De toekomst geeft geen reden tot vertrouwen. In feite is niets bevredigend geregeld. Een deel van ons personeel handhaaft principiële bezwaren tegen overgang naar de VU. De VU heeft afgezien de gegrondheid van deze bezwaren te onderzoeken. Daardoor behoeven de motieven van degenen die besloten hebben om, terwille van werkgelegenheid, over diezelfde bezwaren heen te stappen ook niet te worden getoetst en kan dus onopgehelderd blijven of de z.g. grondslagkwestie van de VU een principiële zielekwestie, dan wel een zielige principekwestie is. Wat met Museum en Bibliotheek gaat gebeuren is nog onbekend. Wij hopen dat met dit cultuurwetenschappelijk waardevol UvA-bezit door UvA-bestuurders met meer verantwoordelijkheidsgevoel zal worden gehandeld dan met het personeel is gebeurd. Dat wil zeggen, wij hopen dat Museum en Bibliotheek niet alsnog, zoals het personeel, door ons College van Bestuur voor een zacht prijsje verkwanseld wordt aan de VU, die dan zelf mag uitmaken wat de VU-ogende onderdelen zijn en wat mag worden opgeruimd. Met ons vertrouwen in de toekomstontwikkeling van de geologie aan de VU zit het niet goed.
De bijna gelijktijdige opheffingen van de geologie aan de Universiteit van Leiden, Groningen en Amsterdam betekenen een afsluiting van een rijke periode in de geschiedenis van de nederlandse universitaire geologie. Van de grote traditie blijft alleen in Utrecht wat over. Wat wij nu meemaken is een verarming en verschraling van de geologiebeoefening, die niet het gevolg is van een landelijk gecoördineerd bezuinigings-, taakverdelings- en concentratiebeleid, maar van een onverantwoorde doorkruising van het eerdere herstruktureringsbeleid 1970-1982 door opportunistische bottebijlhakkerij van de kant van universitaire bestuurders.
Dames en Heren, het Geologisch Instituut, vandaag nog in volle glorie, zal zijn deuren binnenkort moeten sluiten. Wij realiseren ons dat buiten de universitaire wereld opheffingen en inkrimpingen eveneens actueel zijn en dat vele van onze collegas daar ook een moeilijke en onzekere tijd meemaken. Wij mogen ons niet te buiten gaan aan zelfbeklag. Wat de onzekere toekomst ons zal brengen, zien wij in de komende tijd zeker wel. Zeker is dat de geest van het Geologisch Instituut ongetwijfeld nog lang na onze opheffing zal blijven rondspoken.
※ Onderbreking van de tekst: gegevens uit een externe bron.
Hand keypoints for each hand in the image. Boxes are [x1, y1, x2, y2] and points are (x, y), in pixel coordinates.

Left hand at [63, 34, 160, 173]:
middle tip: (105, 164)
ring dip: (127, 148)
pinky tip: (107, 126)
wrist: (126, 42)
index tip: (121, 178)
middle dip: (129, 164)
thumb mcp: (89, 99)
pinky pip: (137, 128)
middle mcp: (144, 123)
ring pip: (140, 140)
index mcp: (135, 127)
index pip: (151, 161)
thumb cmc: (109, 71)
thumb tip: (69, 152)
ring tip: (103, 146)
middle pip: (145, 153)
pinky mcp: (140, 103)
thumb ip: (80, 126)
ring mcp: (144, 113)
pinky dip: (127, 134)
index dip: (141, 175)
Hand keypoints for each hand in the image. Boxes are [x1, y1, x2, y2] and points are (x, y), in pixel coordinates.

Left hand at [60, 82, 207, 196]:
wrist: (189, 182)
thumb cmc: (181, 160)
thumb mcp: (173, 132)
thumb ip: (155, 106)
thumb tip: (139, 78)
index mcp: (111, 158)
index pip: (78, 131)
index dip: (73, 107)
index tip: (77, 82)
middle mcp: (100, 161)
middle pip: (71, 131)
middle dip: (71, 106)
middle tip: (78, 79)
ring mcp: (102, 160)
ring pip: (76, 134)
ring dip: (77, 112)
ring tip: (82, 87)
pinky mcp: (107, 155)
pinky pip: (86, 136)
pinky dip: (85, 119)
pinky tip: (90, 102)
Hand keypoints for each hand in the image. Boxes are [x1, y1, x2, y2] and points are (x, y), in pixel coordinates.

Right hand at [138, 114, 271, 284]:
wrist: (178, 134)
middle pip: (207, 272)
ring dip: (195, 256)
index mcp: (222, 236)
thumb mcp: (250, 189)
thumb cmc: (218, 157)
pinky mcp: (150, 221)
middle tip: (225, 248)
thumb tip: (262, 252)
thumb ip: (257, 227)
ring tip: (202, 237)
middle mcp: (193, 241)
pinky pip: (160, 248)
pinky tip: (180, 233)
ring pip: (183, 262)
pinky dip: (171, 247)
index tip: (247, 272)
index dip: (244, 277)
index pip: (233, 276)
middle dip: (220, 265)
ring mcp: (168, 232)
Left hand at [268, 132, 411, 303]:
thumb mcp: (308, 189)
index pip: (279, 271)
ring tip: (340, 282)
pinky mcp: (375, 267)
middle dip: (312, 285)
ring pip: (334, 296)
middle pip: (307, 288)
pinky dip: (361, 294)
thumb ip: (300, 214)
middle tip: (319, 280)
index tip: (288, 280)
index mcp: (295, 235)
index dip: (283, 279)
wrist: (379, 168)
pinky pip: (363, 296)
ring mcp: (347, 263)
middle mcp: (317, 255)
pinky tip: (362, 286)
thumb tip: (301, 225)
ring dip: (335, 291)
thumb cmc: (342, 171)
Hij hangt hier vandaag duidelijk voelbaar rond en heeft nu behoefte om te feesten op zijn jarig Instituut. Laten wij hem niet te lang wachten. De voorzitter van de feestcommissie zal nu ongetwijfeld weer het woord willen hebben om iedereen te bedanken die aan de organisatie van deze dag heeft meegewerkt. Al vorens hem zijn gang te laten gaan wil ik eerst de feestcommissie zelf, die bestaat uit Dr. Otto Slmon, voorzitter, en de heren Frank Storbeck en Frank Nobel, onze welgemeende dank brengen. Zij hebben in deze tijd van opgedrongen kommer en kwel de moed behouden om toch het een en ander de organiseren.